I subscribe to the S&P Indexology blog. It’s written by S&P staff involved in manufacturing the company’s well-known financial markets indices. Usually it’s interesting, although the writers’ true-believer conviction that no active manager is capable of matching–to say nothing of outperforming–his benchmark index often shines through.
Yesterday’s post, titled “Hope over Experience, ” is a case in point. It takes on a recent, pretty silly Wall Street Journal article that muses about an “Old-School Comeback” of active stock mutual fund management, based on recent outperformance of the average active manager over the S&P 500. “Recent” in this case means the first four months of 2015; “outperformance” means a gain of .33% versus the S&P.
The obvious observations are that the time period cited is extremely short and that the gain versus the index is probably statistically insignificant.

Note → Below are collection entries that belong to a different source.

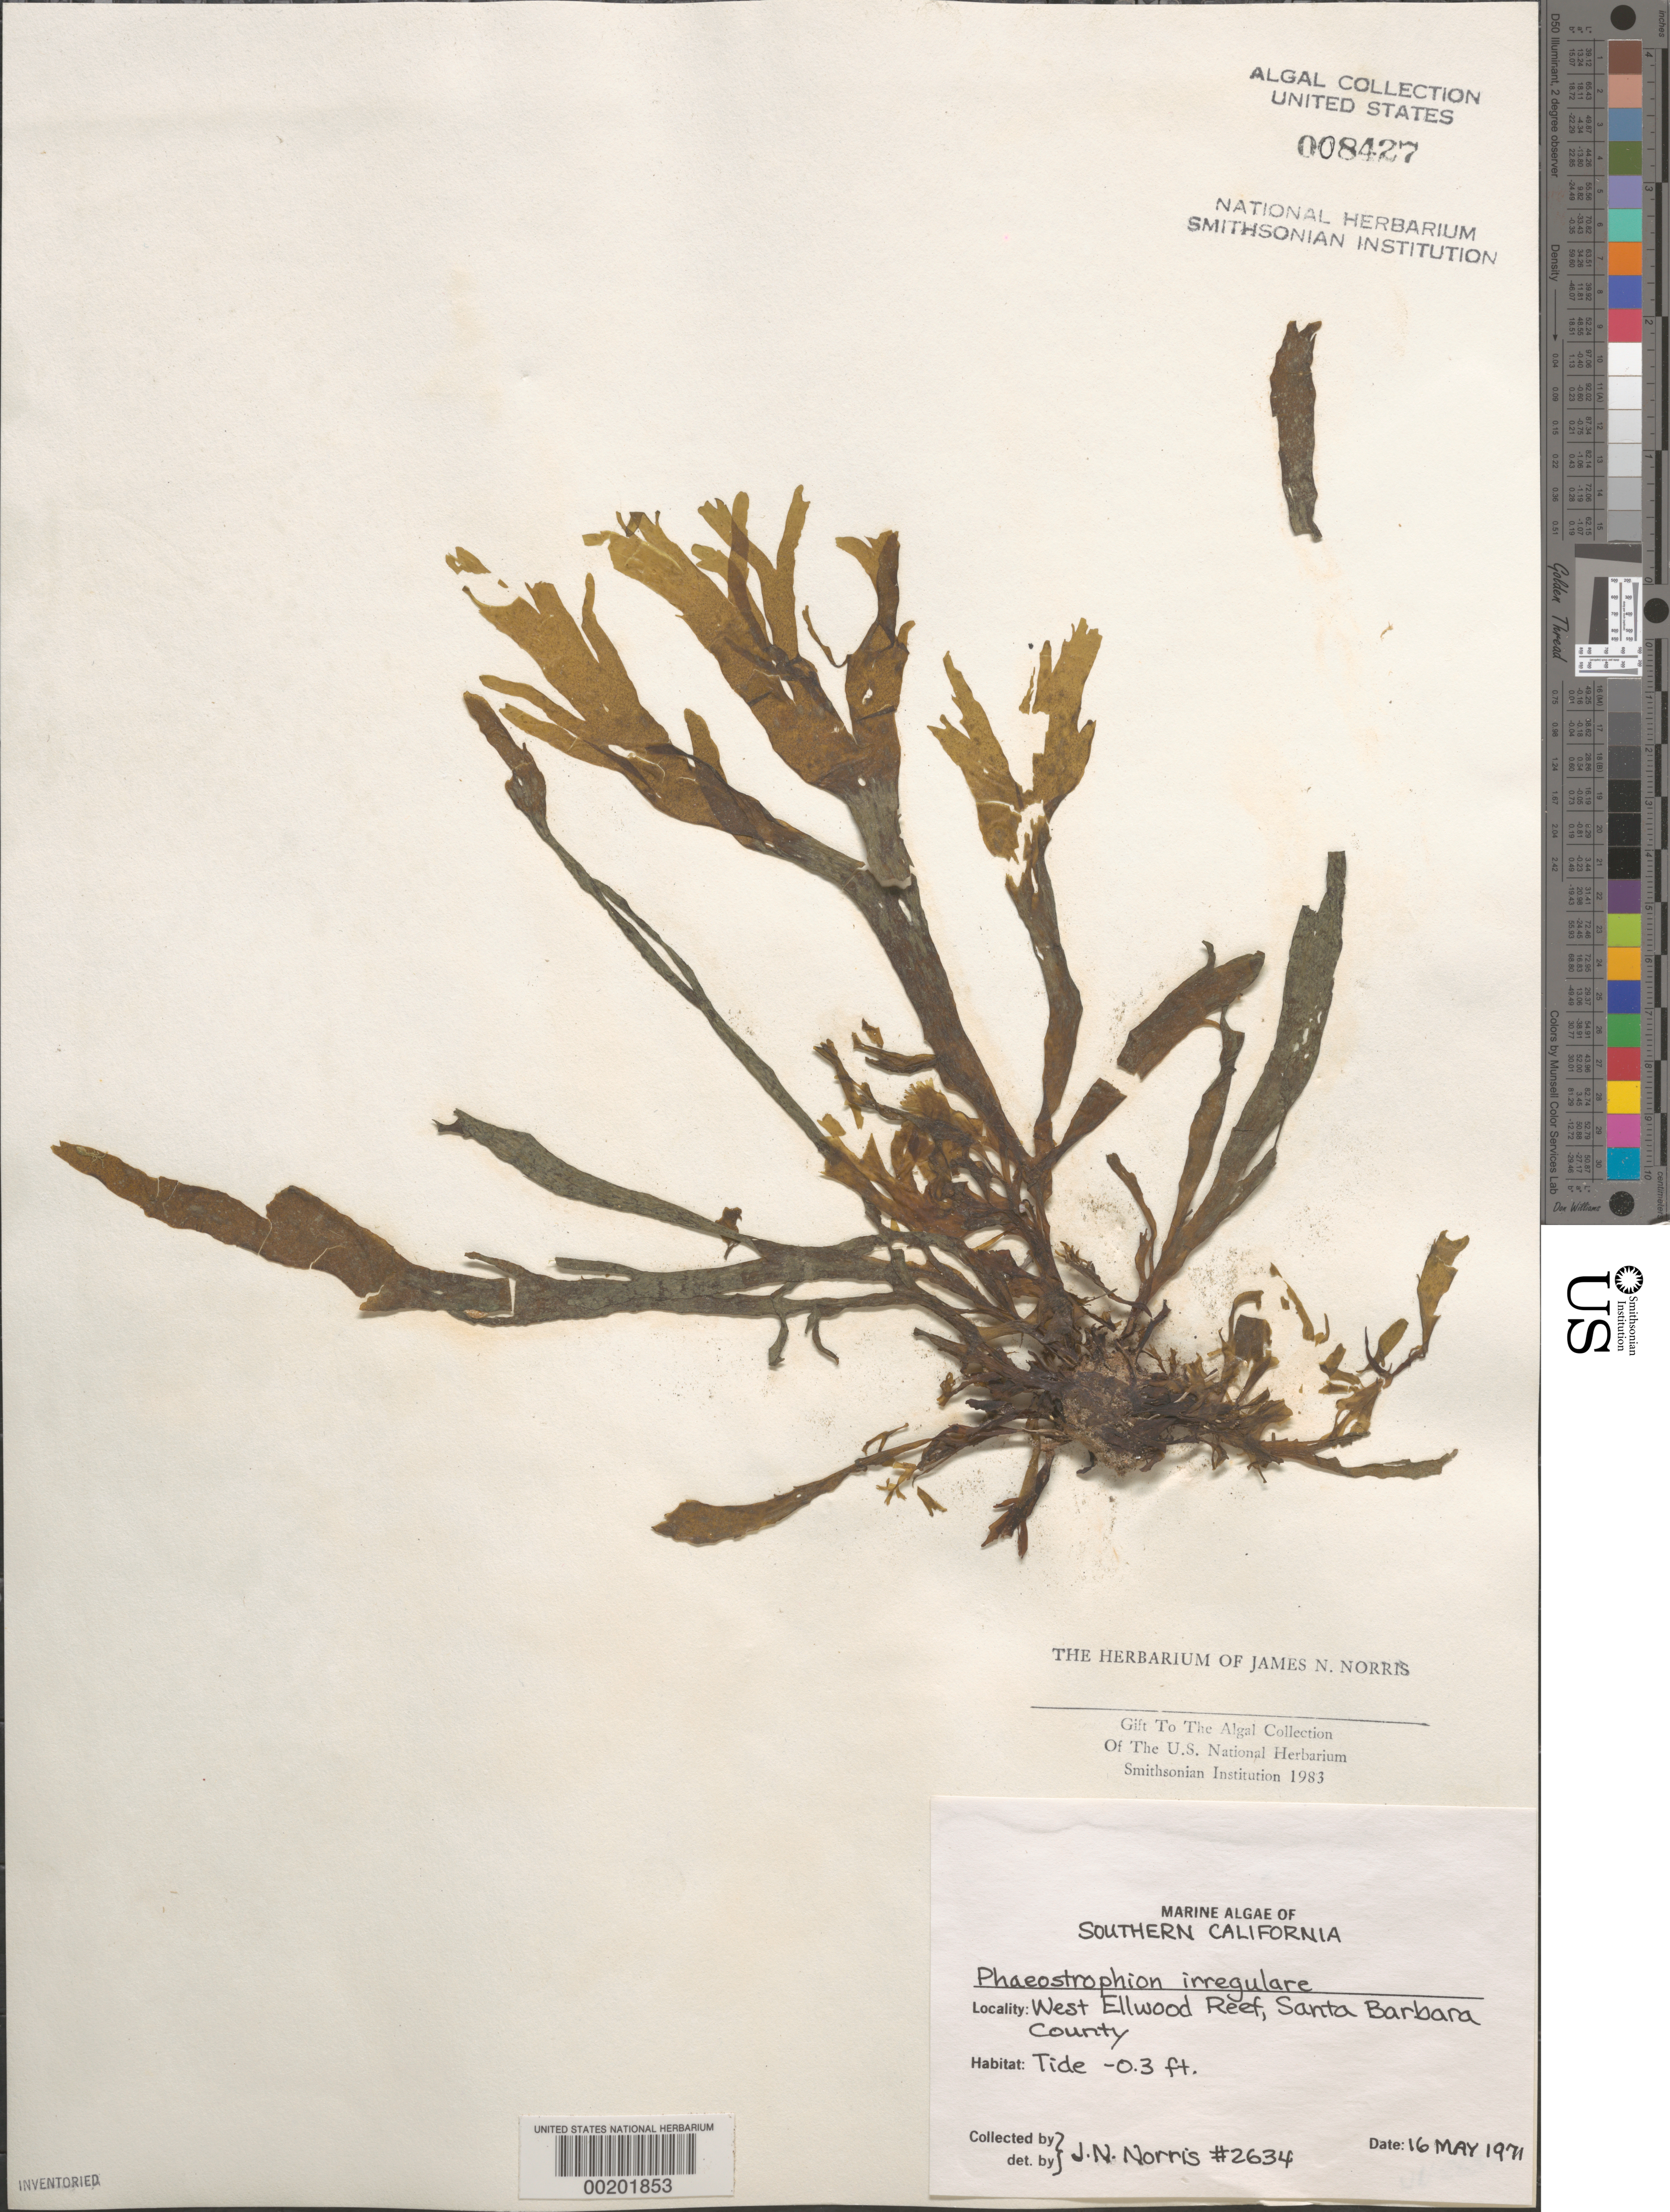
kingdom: Chromista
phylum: Ochrophyta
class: Phaeophyceae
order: Laminariales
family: Laminariaceae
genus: Phaeostrophion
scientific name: Phaeostrophion irregulare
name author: Setch. & N.L. Gardner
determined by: Norris, James N.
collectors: J. N. Norris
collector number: JN-2634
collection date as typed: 16 May 1971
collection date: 1971-05-16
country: United States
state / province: California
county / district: Santa Barbara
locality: West Ellwood Reef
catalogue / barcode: US 8427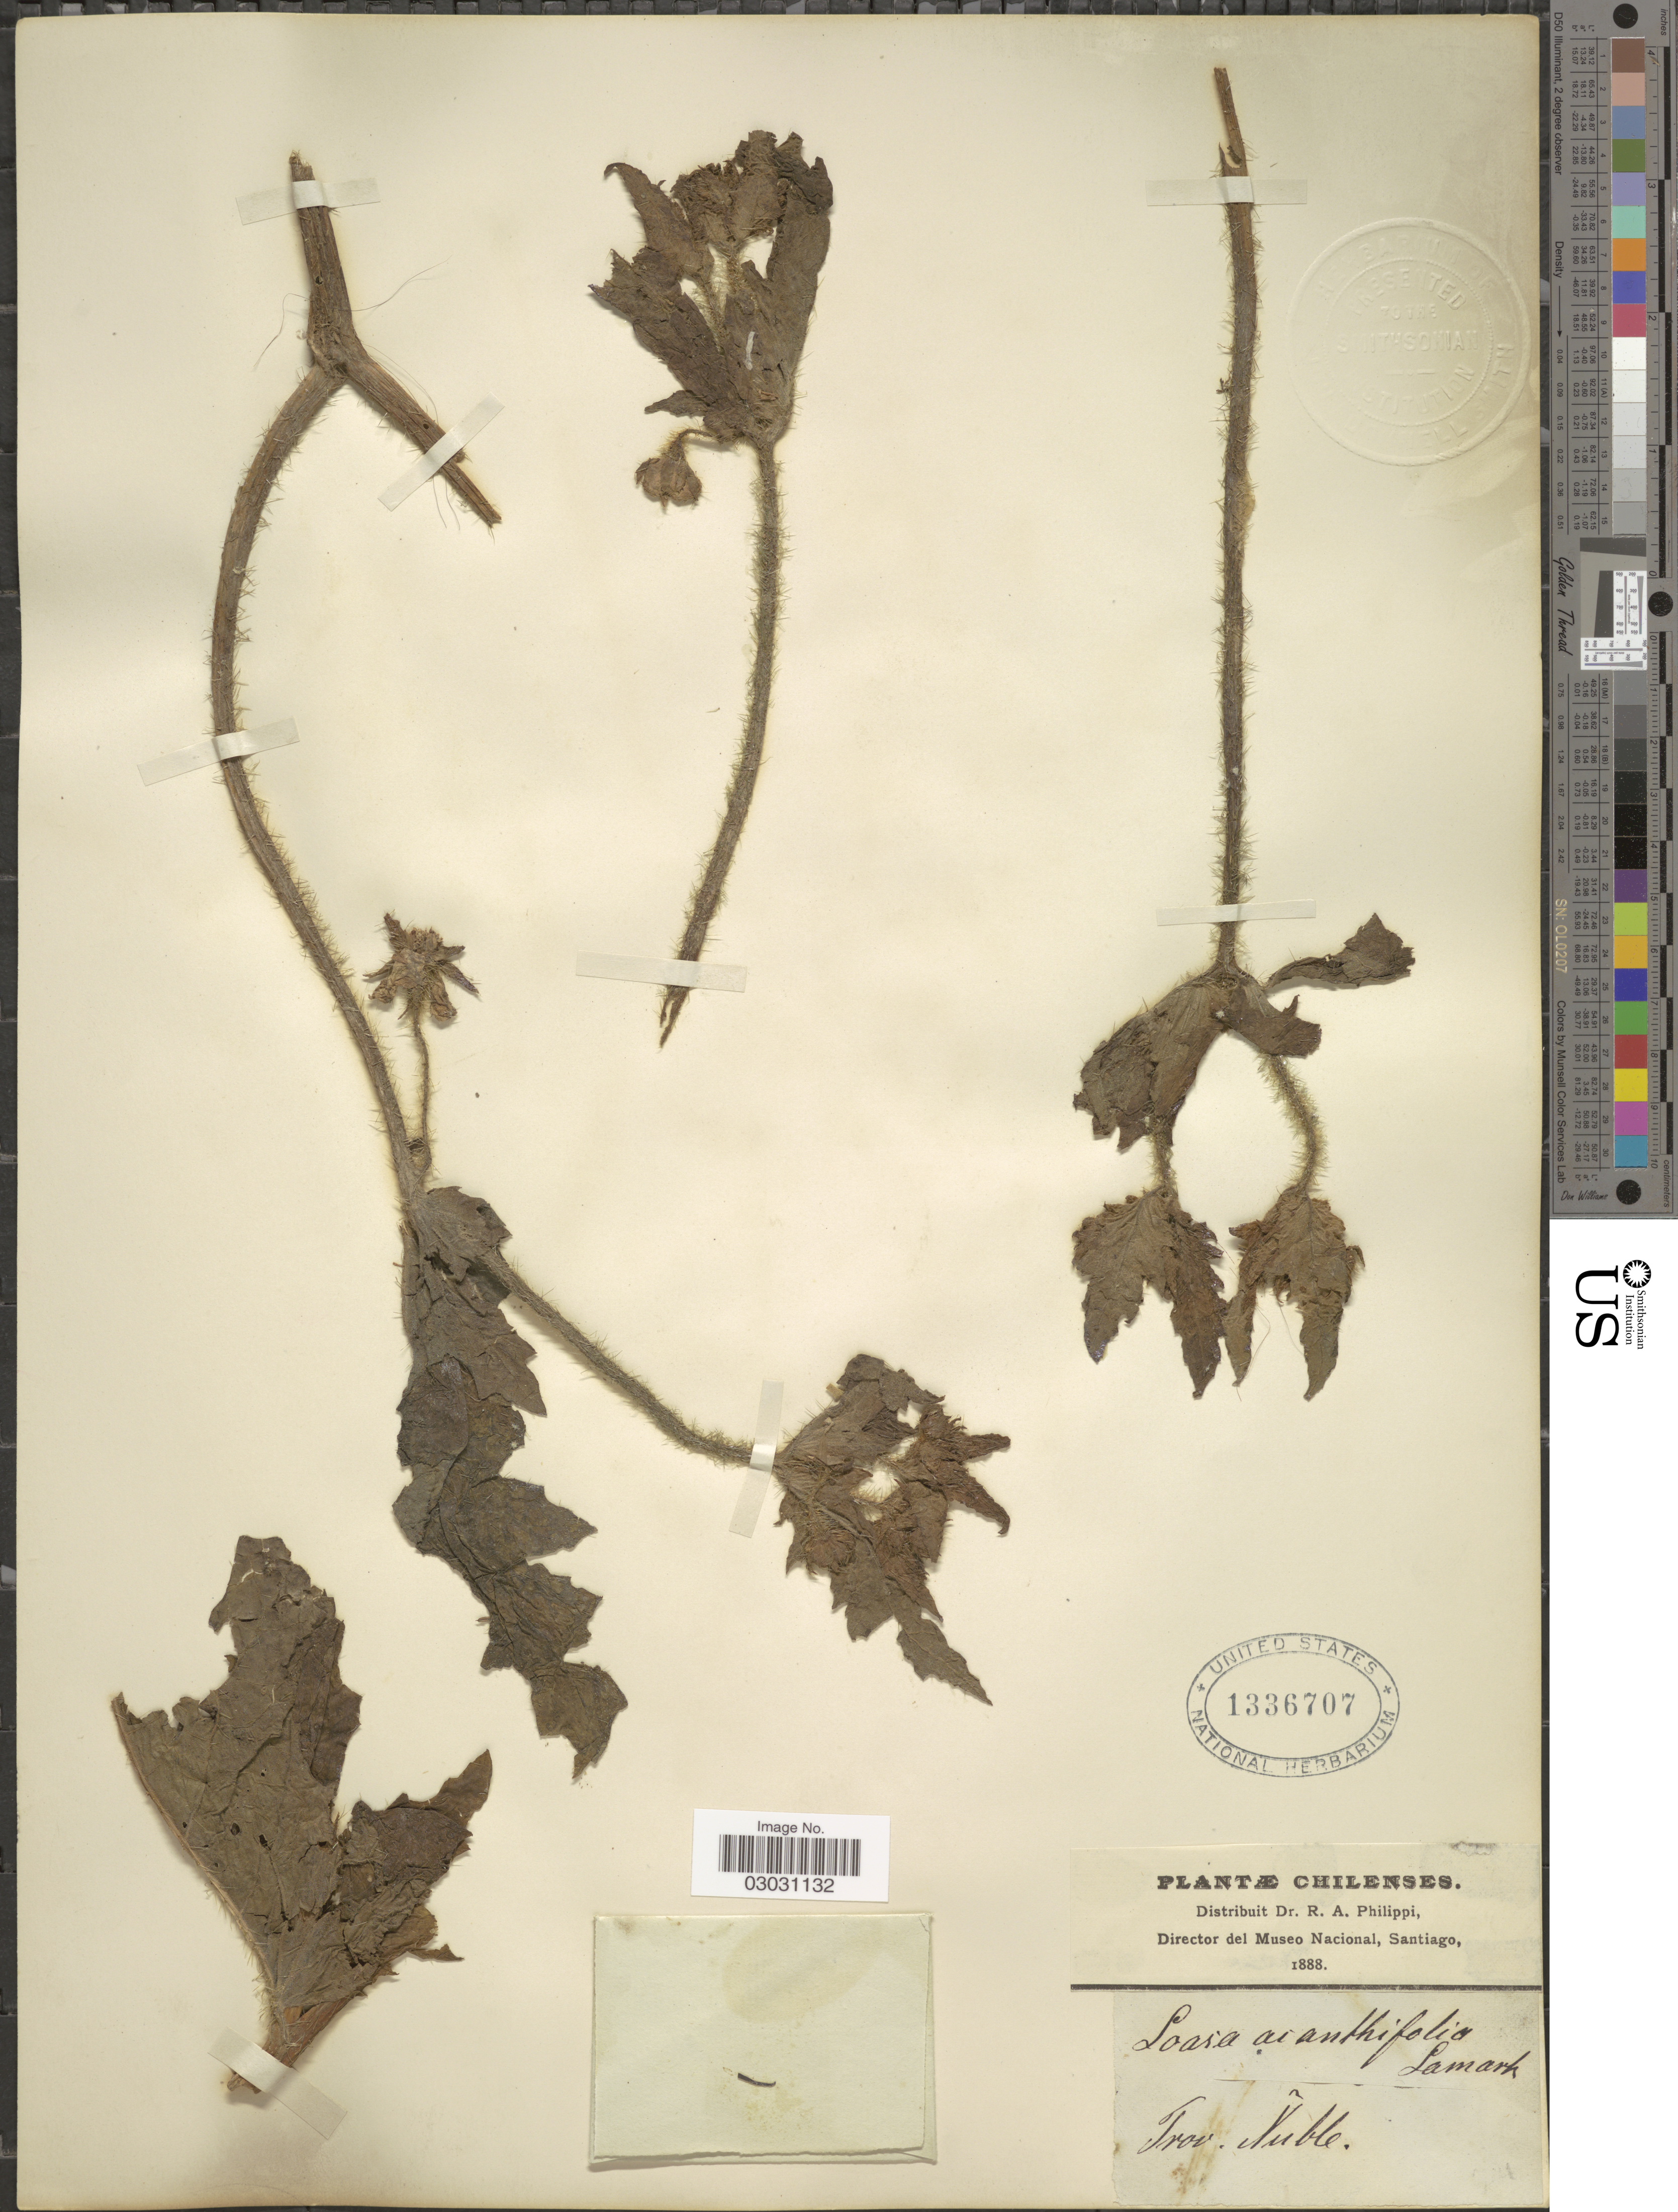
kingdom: Plantae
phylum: Tracheophyta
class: Magnoliopsida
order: Cornales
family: Loasaceae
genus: Loasa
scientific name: Loasa acanthifolia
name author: Desr.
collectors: R. A. Philippi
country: Chile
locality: Prov. Nuble.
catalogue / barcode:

S&P Indexology goes on to say that the comparison itself is bogus. The S&P 500 is neither the appropriate or the actual official benchmark for many stock mutual funds, which have, say, growth, value, small-cap or other mandates and other benchmarks than the S&P 500.
So far, so good.
Then come two comments straight out of the university professor’s playbook:
–The first is the argument that because an active manager’s portfolio structure may be dissected, after the fact, into allocations that could have been replicated by indices, actually creating and implementing that structure in advance has no value. That I don’t get at all.
–Indexology concludes by suggesting that because investing in the aggregate is a zero-sum game–the total winner’s pluses and losers’ minuses exactly offset one another, before costs–there can’t be any individual investors who consistently outperform.
I believe that life in general, and investing in particular, is a lot like baseball. (I’ve been thinking about baseball recently because it’s in season). The second Indexology comment is much like saying that the Giants’ winning three World Series in five years is a random occurrence. …or that the change in ownership of the Cubs and the hiring of Theo Epstein have nothing to do with the club’s success this year. Yes, bad teams get a preference in the draft each year, but the end to a century of futility?
…and what about the Braves and Cardinals, who consistently field above-average teams even though their draft positioning does them no favors.
To be clear, I’m an advocate of index funds. My reasoning for this is not that outperformance is impossible (the ivory tower orthodoxy) but that it takes more time and effort than most people like you and me are willing to put in to locate and monitor active managers. I’d be much more comfortable with Indexology saying this.